ABD’nin Süleymani suikastıyla dünya kamuoyuna vermek istediği mesaja gelince, burada nokta atışı yapabilme ve yüksek isabet oranına sahip silahlarıyla ilgili bir şovdan söz edilse de bundan da önemlisi, Süleymani’yi öldüren füzenin ateşlenmeden önceki istihbarat akışı ve GPS teknolojilerinin sağladığı gözetleme sürecidir. Zira, en büyük yatırımlarını askeri alana yapan ve sahip olduğu askeri teknolojiyle diğer güçlerden ayrışan küresel bir gücün yüksek isabet kaydeden füze teknolojisine sahip olması, yeni bir bilgi değil. Asıl stratejik olan, Süleymani’nin Şam’dan Bağdat’a geçişinin anbean takip edilmesini sağlayan uydu teknolojisi takip sistemi ile bu suikastı işlemesini mümkün kılan geniş istihbarat ağı görünüyor. Tabii MOSSAD’ın da devrede olduğu ve Şam’daki ajanlarından aldığı bilgiyi ABD ile paylaştığı hesaba katıldığında bu durum, İsrail’in küresel ölçekte gördüğü işlevsellik ve oynadığı rol açısından dikkat edilmesi gereken ayrı bir boyutu oluşturuyor.
Nihayet ABD ile İran arasında son süreçte yaşanan gerilim, ABD’nin İran’ın misillemesi karşısında geri adım atması, Körfez ülkelerinin durumdan vazife çıkarmasına ve bir rüyadan uyanışına yol açabilme potansiyelini içinde barındırıyor.
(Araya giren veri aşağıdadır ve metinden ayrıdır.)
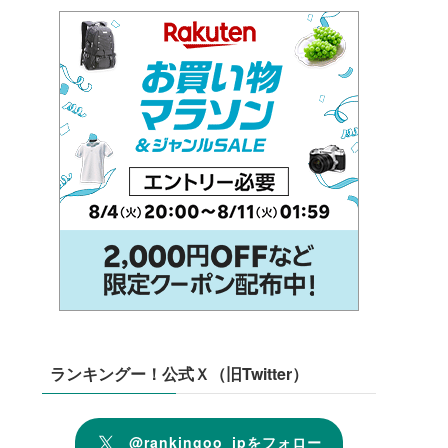
ランキングー！公式Ｘ（旧Twitter）
@rankingoo_jpをフォロー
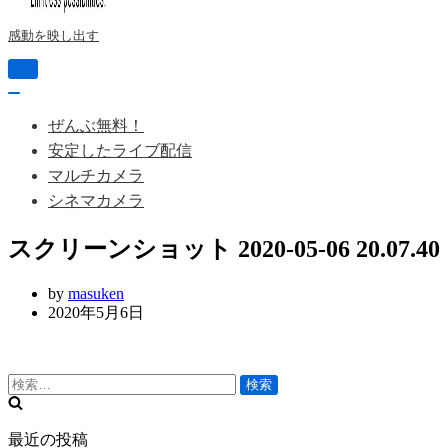
感動を映し出す
ナ
ビ
ナ
ゲ
ビ
ぜんぶ無料！
ー
ゲ
シ
安定したライブ配信
ー
ョ
シ
マルチカメラ
ン
ョ
シネマカメラ
を
ン
切
を
り
スクリーンショット 2020-05-06 20.07.40
切
替
り
え
替
by
masuken
え
2020年5月6日
検
索:
最近の投稿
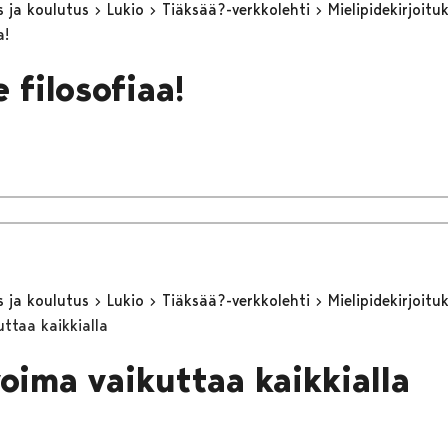
s ja koulutus
Lukio
Tiäksää?-verkkolehti
Mielipidekirjoitu
a!
 filosofiaa!
s ja koulutus
Lukio
Tiäksää?-verkkolehti
Mielipidekirjoitu
uttaa kaikkialla
voima vaikuttaa kaikkialla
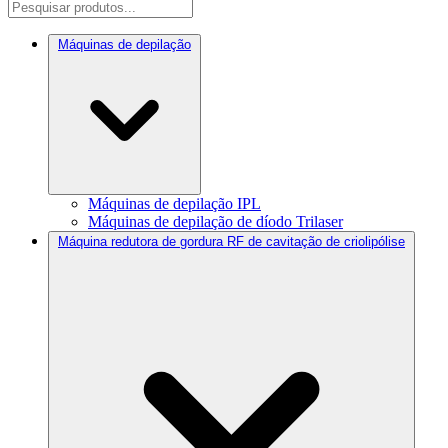
Máquinas de depilação
Máquinas de depilação IPL
Máquinas de depilação de díodo Trilaser
Máquina redutora de gordura RF de cavitação de criolipólise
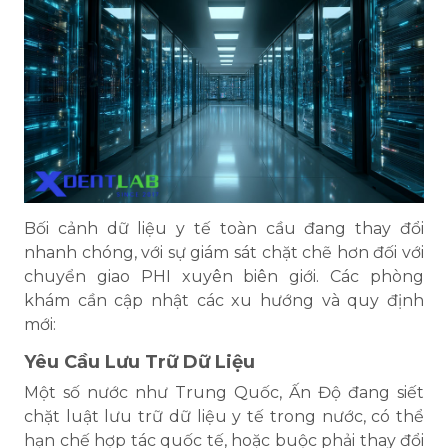
Bối cảnh dữ liệu y tế toàn cầu đang thay đổi
nhanh chóng, với sự giám sát chặt chẽ hơn đối với
chuyển giao PHI xuyên biên giới. Các phòng
khám cần cập nhật các xu hướng và quy định
mới:
Yêu Cầu Lưu Trữ Dữ Liệu
Một số nước như Trung Quốc, Ấn Độ đang siết
chặt luật lưu trữ dữ liệu y tế trong nước, có thể
hạn chế hợp tác quốc tế, hoặc buộc phải thay đổi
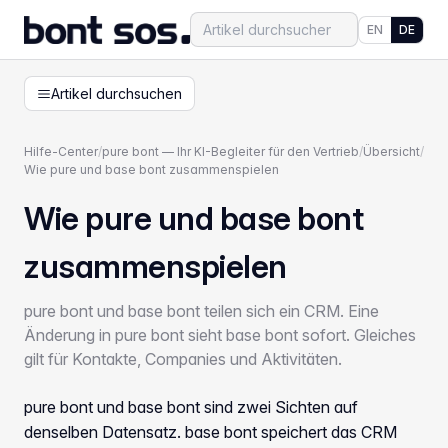
EN
DE
Artikel durchsuchen
Hilfe-Center
/
pure bont — Ihr KI-Begleiter für den Vertrieb
/
Übersicht
/
Wie pure und base bont zusammenspielen
Wie pure und base bont
zusammenspielen
pure bont und base bont teilen sich ein CRM. Eine
Änderung in pure bont sieht base bont sofort. Gleiches
gilt für Kontakte, Companies und Aktivitäten.
pure bont und base bont sind zwei Sichten auf
denselben Datensatz. base bont
speichert
das CRM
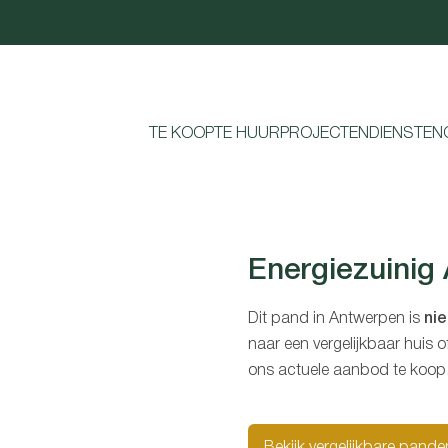
TE KOOP
TE HUUR
PROJECTEN
DIENSTEN
Energiezuinig
Dit pand in Antwerpen is
ni
naar een vergelijkbaar huis
ons actuele aanbod te koop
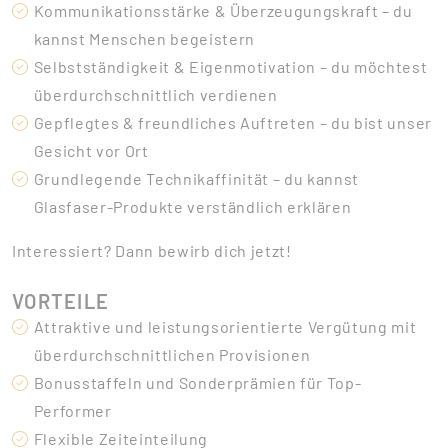
Kommunikationsstärke & Überzeugungskraft – du
kannst Menschen begeistern
Selbstständigkeit & Eigenmotivation – du möchtest
überdurchschnittlich verdienen
Gepflegtes & freundliches Auftreten – du bist unser
Gesicht vor Ort
Grundlegende Technikaffinität – du kannst
Glasfaser-Produkte verständlich erklären
Interessiert? Dann bewirb dich jetzt!
VORTEILE
Attraktive und leistungsorientierte Vergütung mit
überdurchschnittlichen Provisionen
Bonusstaffeln und Sonderprämien für Top-
Performer
Flexible Zeiteinteilung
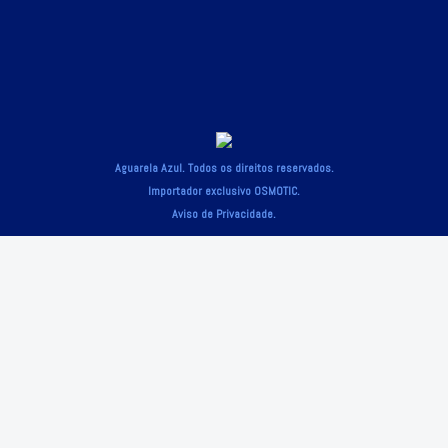
Aguarela Azul. Todos os direitos reservados.
Importador exclusivo OSMOTIC.
Aviso de Privacidade.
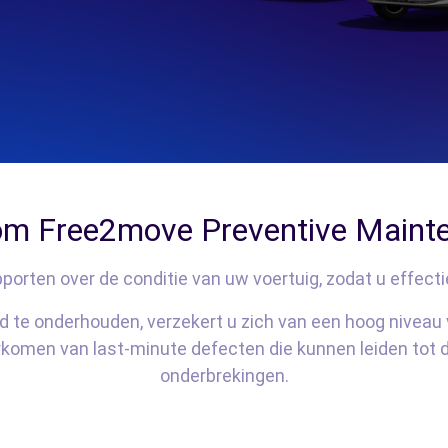
m Free2move Preventive Maint
orten over de conditie van uw voertuig, zodat u effect
 te onderhouden, verzekert u zich van een hoog niveau 
rkomen van last-minute defecten die kunnen leiden tot
onderbrekingen.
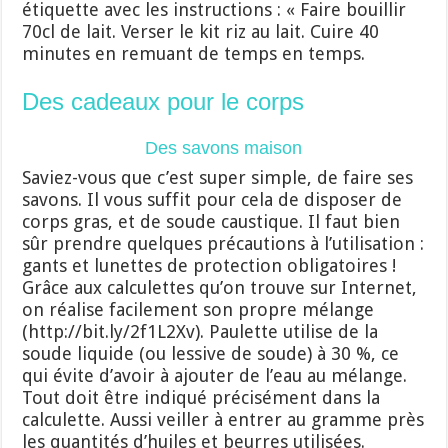
étiquette avec les instructions : « Faire bouillir
70cl de lait. Verser le kit riz au lait. Cuire 40
minutes en remuant de temps en temps.
Des cadeaux pour le corps
Des savons maison
Saviez-vous que c’est super simple, de faire ses
savons. Il vous suffit pour cela de disposer de
corps gras, et de soude caustique. Il faut bien
sûr prendre quelques précautions à l’utilisation :
gants et lunettes de protection obligatoires !
Grâce aux calculettes qu’on trouve sur Internet,
on réalise facilement son propre mélange
(http://bit.ly/2f1L2Xv). Paulette utilise de la
soude liquide (ou lessive de soude) à 30 %, ce
qui évite d’avoir à ajouter de l’eau au mélange.
Tout doit être indiqué précisément dans la
calculette. Aussi veiller à entrer au gramme près
les quantités d’huiles et beurres utilisées.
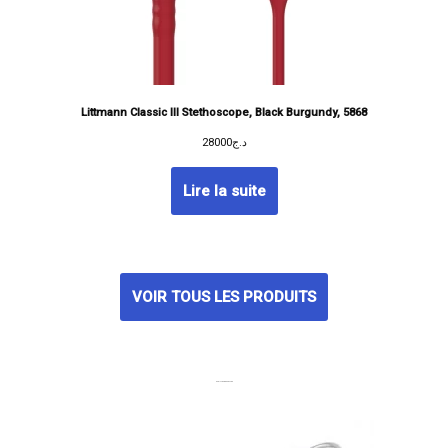
Littmann Classic III Stethoscope, Black Burgundy, 5868
28000
د.ج
Lire la suite
VOIR TOUS LES PRODUITS
MEILLEURES VENTES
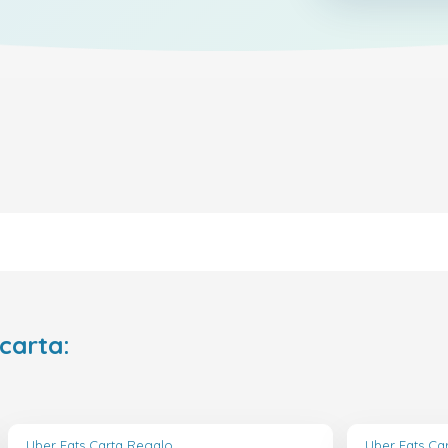
 carta:
Uber Eats Carta Regalo
Uber Eats Ca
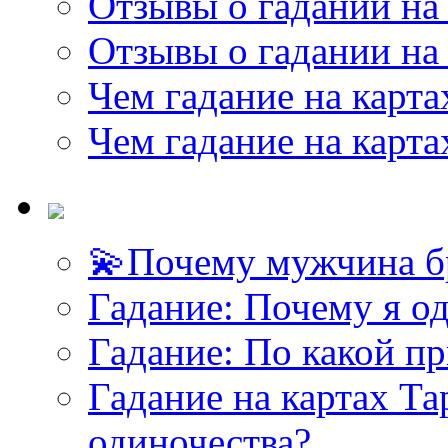
Отзывы о гадании на 
Отзывы о гадании на 
Чем гадание на карта
Чем гадание на карта
💫Почему мужчина б
Гадание: Почему я о
Гадание: По какой п
Гадание на картах Т
одиночества?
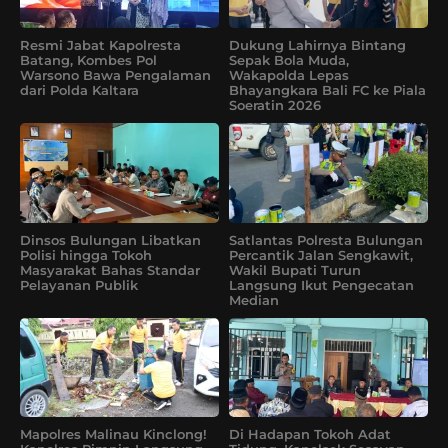
Resmi Jabat Kapolresta
Dukung Lahirnya Bintang
Batang, Kombes Pol
Sepak Bola Muda,
Warsono Bawa Pengalaman
Wakapolda Lepas
dari Polda Kaltara
Bhayangkara Bali FC ke Piala
Soeratin 2026
Dinsos Bulungan Libatkan
Satlantas Polresta Bulungan
Polisi hingga Tokoh
Percantik Jalan Sengkawit,
Masyarakat Bahas Standar
Wakil Bupati Turun
Pelayanan Publik
Langsung Ikut Pengecatan
Median
Mapolres Malinau Kinclong!
Di Hadapan Tokoh Adat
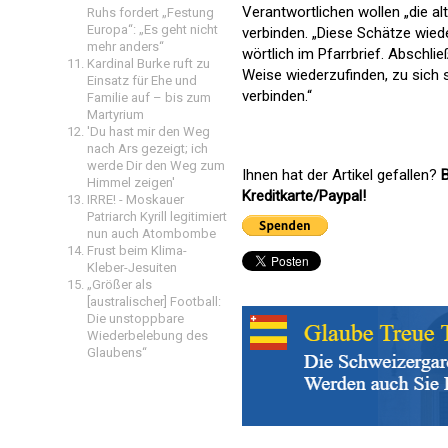
Verantwortlichen wollen „die al
Ruhs fordert „Festung
Europa“: „Es geht nicht
verbinden. „Diese Schätze wiede
mehr anders“
wörtlich im Pfarrbrief. Abschli
Kardinal Burke ruft zu
Weise wiederzufinden, zu sich
Einsatz für Ehe und
verbinden.“
Familie auf – bis zum
Martyrium
'Du hast mir den Weg
nach Ars gezeigt; ich
werde Dir den Weg zum
Ihnen hat der Artikel gefallen?
B
Himmel zeigen'
Kreditkarte/Paypal!
IRRE! - Moskauer
Patriarch Kyrill legitimiert
nun auch Atombombe
Frust beim Klima-
Kleber-Jesuiten
„Größer als
[australischer] Football:
Die unstoppbare
Wiederbelebung des
Glaubens“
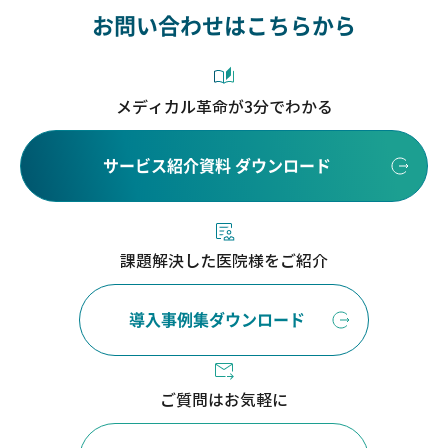
お問い合わせはこちらから
メディカル革命が3分でわかる
サービス紹介資料 ダウンロード
課題解決した医院様をご紹介
導入事例集ダウンロード
ご質問はお気軽に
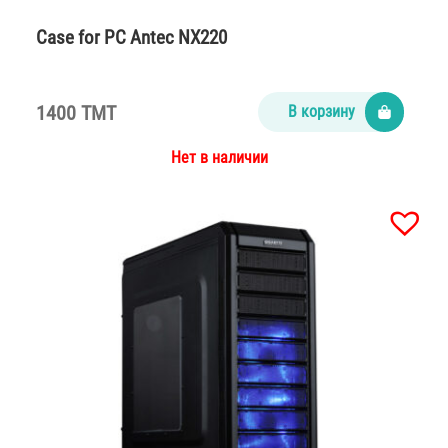
Case for PC Antec NX220
1400 TMT
В корзину
Нет в наличии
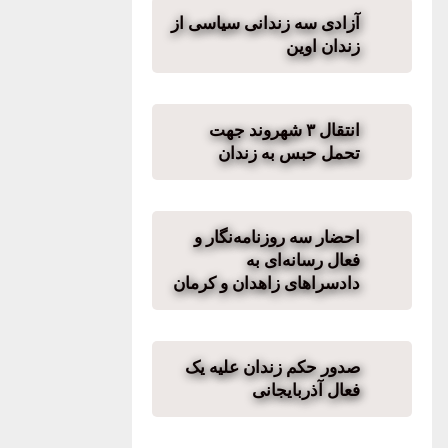
آزادی سه زندانی سیاسی از
زندان اوین
انتقال ۳ شهروند جهت
تحمل حبس به زندان
احضار سه روزنامه‌نگار و
فعال رسانه‌ای به
دادسراهای زاهدان و کرمان
صدور حکم زندان علیه یک
فعال آذربایجانی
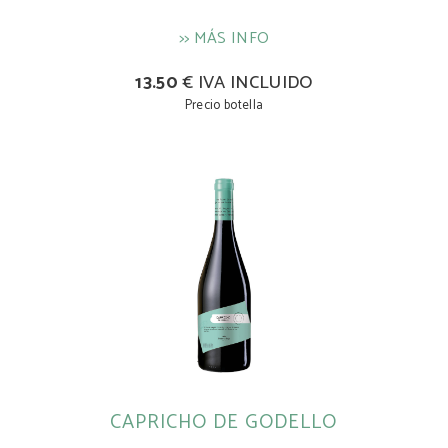
>> MÁS INFO
13.50
€ IVA INCLUIDO
Precio botella
CAPRICHO DE GODELLO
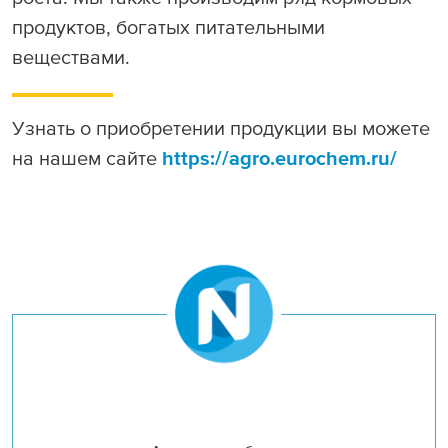
Раскрытие информации
продуктов, богатых питательными
веществами.
ЕвроХим
Узнать о приобретении продукции вы можете
на нашем сайте
https://agro.eurochem.ru/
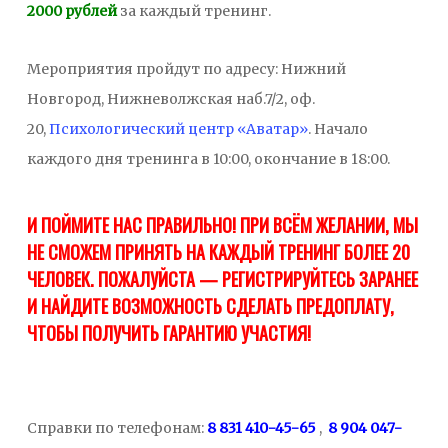
2000 рублей
за каждый тренинг.
Мероприятия пройдут по адресу: Нижний
Новгород, Нижневолжская наб.7/2, оф.
20,
Психологический центр «Аватар»
. Начало
каждого дня тренинга в 10:00, окончание в 18:00.
И ПОЙМИТЕ НАС ПРАВИЛЬНО! ПРИ ВСЁМ ЖЕЛАНИИ, МЫ
НЕ СМОЖЕМ ПРИНЯТЬ НА КАЖДЫЙ ТРЕНИНГ БОЛЕЕ 20
ЧЕЛОВЕК. ПОЖАЛУЙСТА — РЕГИСТРИРУЙТЕСЬ ЗАРАНЕЕ
И НАЙДИТЕ ВОЗМОЖНОСТЬ СДЕЛАТЬ ПРЕДОПЛАТУ,
ЧТОБЫ ПОЛУЧИТЬ ГАРАНТИЮ УЧАСТИЯ!
Справки по телефонам:
8 831 410-45-65
,
8 904 047-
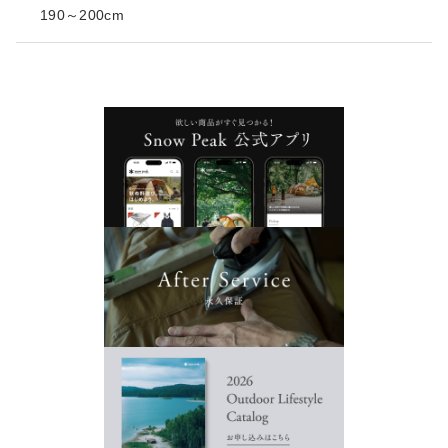
190～200cm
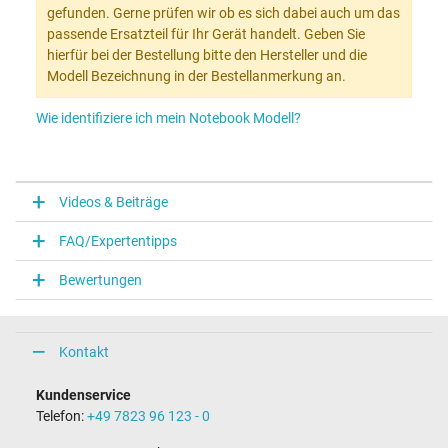
gefunden. Gerne prüfen wir ob es sich dabei auch um das
passende Ersatzteil für Ihr Gerät handelt. Geben Sie
hierfür bei der Bestellung bitte den Hersteller und die
Modell Bezeichnung in der Bestellanmerkung an.
Wie identifiziere ich mein Notebook Modell?
Videos & Beiträge
FAQ/Expertentipps
Bewertungen
Kontakt
Kundenservice
Telefon:
+49 7823 96 123 - 0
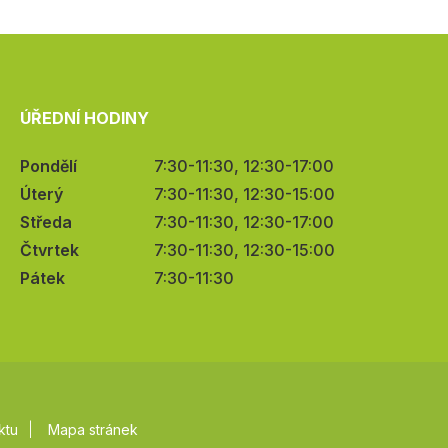
ÚŘEDNÍ HODINY
Pondělí
7:30-11:30, 12:30-17:00
Úterý
7:30-11:30, 12:30-15:00
Středa
7:30-11:30, 12:30-17:00
Čtvrtek
7:30-11:30, 12:30-15:00
Pátek
7:30-11:30
ktu
Mapa stránek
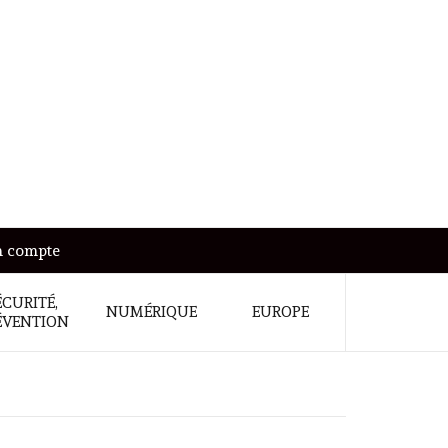
 compte
ÉCURITÉ,
NUMÉRIQUE
EUROPE
ÉVENTION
Batılı medya kaynakları, ARAMCO tesislerinin Husilerce değil İran Devrim Muhafızları'nca vurulduğunu doğruya en yakın bir şekilde ifşa ettiğine göre, bu operasyon aslında, bölge ülkelerini himaye edeceği varsayılan ve bölgesel güvenlik sisteminin kendi askeri gücü üzerine kurulu olduğu ABD açısından büyük bir güvensizliği beraberinde getirmiş durumda. S. Arabistan’ın petrol üretimi, bu saldırıyla çok büyük bir darbe almış, buna karşın ABD, Suudileri korumak bir yana saldırının kimler tarafından gerçekleştirildiğini aylar sonra ancak yeni tespit edebilmişti. Bu durum, elbette Körfez ülkelerinin şu ana kadar kendisini bölgesel düşmanlarından ve saldırılardan koruyabileceklerini düşündükleri ABD ile olan güvenlik karşılığı petrol sistemini gözden geçirmelerine, on yıllar boyunca trilyonlarca dolara varan kaynak aktarımını yeniden değerlendirmeye tabi tutmasına yol açacaktır. Hatta bu, biraz da rasyonel tercihlerde bulunması gerektiği varsayılan dünyanın herhangi bir aktörü için zorunlu bir durum gibi görünüyor.